*** Block opens ***

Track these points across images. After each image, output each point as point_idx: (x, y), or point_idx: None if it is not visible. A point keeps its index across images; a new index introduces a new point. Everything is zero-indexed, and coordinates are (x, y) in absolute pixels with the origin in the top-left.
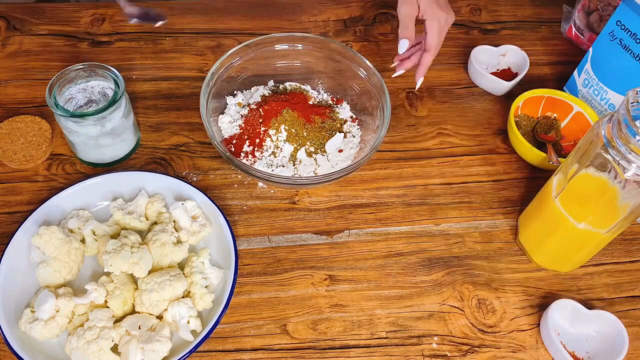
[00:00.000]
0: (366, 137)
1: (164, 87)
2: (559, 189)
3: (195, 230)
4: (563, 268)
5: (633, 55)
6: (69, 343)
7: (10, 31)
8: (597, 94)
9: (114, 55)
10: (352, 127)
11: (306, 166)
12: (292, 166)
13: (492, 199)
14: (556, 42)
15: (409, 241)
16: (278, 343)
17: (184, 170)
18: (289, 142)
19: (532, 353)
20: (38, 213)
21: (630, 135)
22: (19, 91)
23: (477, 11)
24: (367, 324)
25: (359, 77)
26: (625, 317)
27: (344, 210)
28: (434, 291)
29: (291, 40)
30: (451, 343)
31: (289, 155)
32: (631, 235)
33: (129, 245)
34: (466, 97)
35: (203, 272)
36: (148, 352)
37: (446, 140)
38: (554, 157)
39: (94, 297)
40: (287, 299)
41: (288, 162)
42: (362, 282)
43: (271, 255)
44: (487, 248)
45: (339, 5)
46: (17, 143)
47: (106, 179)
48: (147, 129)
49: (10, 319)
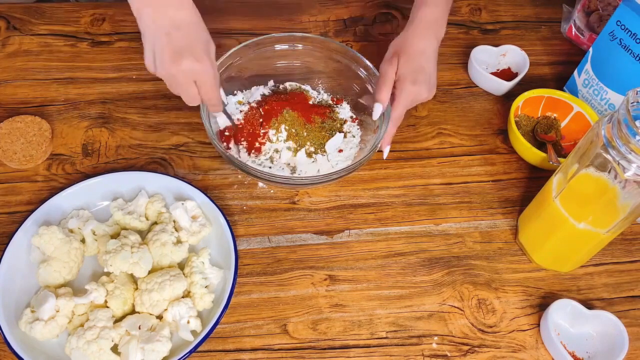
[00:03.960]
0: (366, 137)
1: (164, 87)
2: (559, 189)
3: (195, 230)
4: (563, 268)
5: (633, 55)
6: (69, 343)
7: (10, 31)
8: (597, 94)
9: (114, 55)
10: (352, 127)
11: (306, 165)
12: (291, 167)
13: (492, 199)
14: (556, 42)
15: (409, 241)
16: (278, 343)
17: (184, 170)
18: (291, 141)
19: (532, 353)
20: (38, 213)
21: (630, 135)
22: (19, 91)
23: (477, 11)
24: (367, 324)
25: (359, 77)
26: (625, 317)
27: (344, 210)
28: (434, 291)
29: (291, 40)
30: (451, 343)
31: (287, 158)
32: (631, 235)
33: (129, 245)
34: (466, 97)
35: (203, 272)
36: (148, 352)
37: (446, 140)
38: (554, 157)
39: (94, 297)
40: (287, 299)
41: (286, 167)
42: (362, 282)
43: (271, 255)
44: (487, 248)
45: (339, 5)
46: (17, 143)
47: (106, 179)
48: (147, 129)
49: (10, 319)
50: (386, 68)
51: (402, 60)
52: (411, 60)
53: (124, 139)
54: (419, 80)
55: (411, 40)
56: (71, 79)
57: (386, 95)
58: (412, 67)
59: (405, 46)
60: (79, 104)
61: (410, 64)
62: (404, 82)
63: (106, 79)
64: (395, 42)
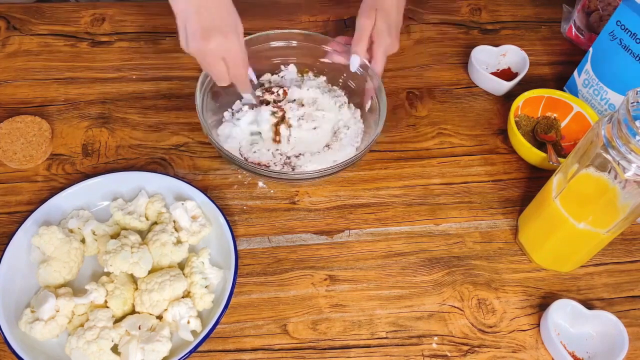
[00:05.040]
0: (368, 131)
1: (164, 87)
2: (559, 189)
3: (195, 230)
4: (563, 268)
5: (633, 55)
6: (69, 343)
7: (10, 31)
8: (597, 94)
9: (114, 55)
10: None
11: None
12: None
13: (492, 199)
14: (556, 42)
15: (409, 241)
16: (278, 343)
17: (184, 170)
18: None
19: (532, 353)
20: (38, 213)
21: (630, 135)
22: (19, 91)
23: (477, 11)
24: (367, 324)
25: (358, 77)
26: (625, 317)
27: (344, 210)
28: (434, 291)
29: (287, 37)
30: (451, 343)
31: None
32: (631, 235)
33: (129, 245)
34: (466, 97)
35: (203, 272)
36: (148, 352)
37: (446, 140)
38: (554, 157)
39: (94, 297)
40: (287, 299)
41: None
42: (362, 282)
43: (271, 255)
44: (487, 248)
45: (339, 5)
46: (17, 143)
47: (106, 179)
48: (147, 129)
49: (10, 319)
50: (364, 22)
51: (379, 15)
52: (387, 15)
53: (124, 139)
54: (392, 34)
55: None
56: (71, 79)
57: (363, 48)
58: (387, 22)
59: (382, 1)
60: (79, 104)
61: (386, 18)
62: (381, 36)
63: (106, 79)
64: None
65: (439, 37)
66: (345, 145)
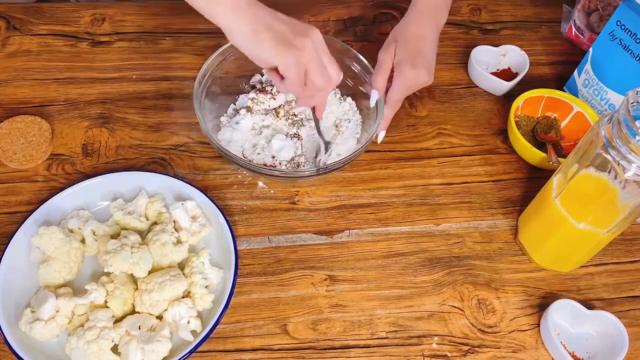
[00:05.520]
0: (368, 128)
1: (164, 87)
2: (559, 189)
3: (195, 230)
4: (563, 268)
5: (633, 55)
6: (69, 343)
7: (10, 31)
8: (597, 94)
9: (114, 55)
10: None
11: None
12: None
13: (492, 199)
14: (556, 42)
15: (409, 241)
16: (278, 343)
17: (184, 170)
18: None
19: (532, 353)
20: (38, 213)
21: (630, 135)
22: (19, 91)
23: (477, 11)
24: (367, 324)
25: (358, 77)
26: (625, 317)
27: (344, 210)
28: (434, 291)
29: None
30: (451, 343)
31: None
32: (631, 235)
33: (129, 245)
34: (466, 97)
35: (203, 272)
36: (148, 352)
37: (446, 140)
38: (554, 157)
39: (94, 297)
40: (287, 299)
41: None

*** Block closes ***

YOUR ASSIGNMENT ▸ Please set down every line of the listing verbatim, excluding its pictures.

WRITTEN RESPONSE ▸
Track these points across images. After each image, output each point as point_idx: (x, y), or point_idx: None if it is not visible. A point keeps its index across images; a new index introduces a new point. Everything is zero-indexed, and coordinates are (x, y) in absolute pixels with the origin in the top-left.
[00:00.000]
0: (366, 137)
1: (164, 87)
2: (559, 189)
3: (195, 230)
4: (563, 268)
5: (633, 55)
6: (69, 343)
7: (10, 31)
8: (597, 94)
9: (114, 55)
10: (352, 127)
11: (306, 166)
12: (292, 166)
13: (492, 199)
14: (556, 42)
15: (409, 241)
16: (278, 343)
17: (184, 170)
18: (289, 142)
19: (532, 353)
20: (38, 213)
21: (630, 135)
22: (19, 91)
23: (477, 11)
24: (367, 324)
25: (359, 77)
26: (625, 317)
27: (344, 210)
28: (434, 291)
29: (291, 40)
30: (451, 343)
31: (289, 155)
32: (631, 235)
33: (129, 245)
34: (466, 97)
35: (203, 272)
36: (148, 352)
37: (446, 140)
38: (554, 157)
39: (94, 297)
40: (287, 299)
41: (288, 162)
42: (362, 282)
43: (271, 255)
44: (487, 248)
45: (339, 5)
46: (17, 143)
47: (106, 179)
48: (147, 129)
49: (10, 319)
[00:03.960]
0: (366, 137)
1: (164, 87)
2: (559, 189)
3: (195, 230)
4: (563, 268)
5: (633, 55)
6: (69, 343)
7: (10, 31)
8: (597, 94)
9: (114, 55)
10: (352, 127)
11: (306, 165)
12: (291, 167)
13: (492, 199)
14: (556, 42)
15: (409, 241)
16: (278, 343)
17: (184, 170)
18: (291, 141)
19: (532, 353)
20: (38, 213)
21: (630, 135)
22: (19, 91)
23: (477, 11)
24: (367, 324)
25: (359, 77)
26: (625, 317)
27: (344, 210)
28: (434, 291)
29: (291, 40)
30: (451, 343)
31: (287, 158)
32: (631, 235)
33: (129, 245)
34: (466, 97)
35: (203, 272)
36: (148, 352)
37: (446, 140)
38: (554, 157)
39: (94, 297)
40: (287, 299)
41: (286, 167)
42: (362, 282)
43: (271, 255)
44: (487, 248)
45: (339, 5)
46: (17, 143)
47: (106, 179)
48: (147, 129)
49: (10, 319)
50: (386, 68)
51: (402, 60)
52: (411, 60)
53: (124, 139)
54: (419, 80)
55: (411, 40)
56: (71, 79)
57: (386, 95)
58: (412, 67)
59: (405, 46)
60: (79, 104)
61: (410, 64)
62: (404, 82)
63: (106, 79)
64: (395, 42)
[00:05.040]
0: (368, 131)
1: (164, 87)
2: (559, 189)
3: (195, 230)
4: (563, 268)
5: (633, 55)
6: (69, 343)
7: (10, 31)
8: (597, 94)
9: (114, 55)
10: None
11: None
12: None
13: (492, 199)
14: (556, 42)
15: (409, 241)
16: (278, 343)
17: (184, 170)
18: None
19: (532, 353)
20: (38, 213)
21: (630, 135)
22: (19, 91)
23: (477, 11)
24: (367, 324)
25: (358, 77)
26: (625, 317)
27: (344, 210)
28: (434, 291)
29: (287, 37)
30: (451, 343)
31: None
32: (631, 235)
33: (129, 245)
34: (466, 97)
35: (203, 272)
36: (148, 352)
37: (446, 140)
38: (554, 157)
39: (94, 297)
40: (287, 299)
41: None
42: (362, 282)
43: (271, 255)
44: (487, 248)
45: (339, 5)
46: (17, 143)
47: (106, 179)
48: (147, 129)
49: (10, 319)
50: (364, 22)
51: (379, 15)
52: (387, 15)
53: (124, 139)
54: (392, 34)
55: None
56: (71, 79)
57: (363, 48)
58: (387, 22)
59: (382, 1)
60: (79, 104)
61: (386, 18)
62: (381, 36)
63: (106, 79)
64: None
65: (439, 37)
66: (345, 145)
[00:05.520]
0: (368, 128)
1: (164, 87)
2: (559, 189)
3: (195, 230)
4: (563, 268)
5: (633, 55)
6: (69, 343)
7: (10, 31)
8: (597, 94)
9: (114, 55)
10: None
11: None
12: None
13: (492, 199)
14: (556, 42)
15: (409, 241)
16: (278, 343)
17: (184, 170)
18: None
19: (532, 353)
20: (38, 213)
21: (630, 135)
22: (19, 91)
23: (477, 11)
24: (367, 324)
25: (358, 77)
26: (625, 317)
27: (344, 210)
28: (434, 291)
29: None
30: (451, 343)
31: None
32: (631, 235)
33: (129, 245)
34: (466, 97)
35: (203, 272)
36: (148, 352)
37: (446, 140)
38: (554, 157)
39: (94, 297)
40: (287, 299)
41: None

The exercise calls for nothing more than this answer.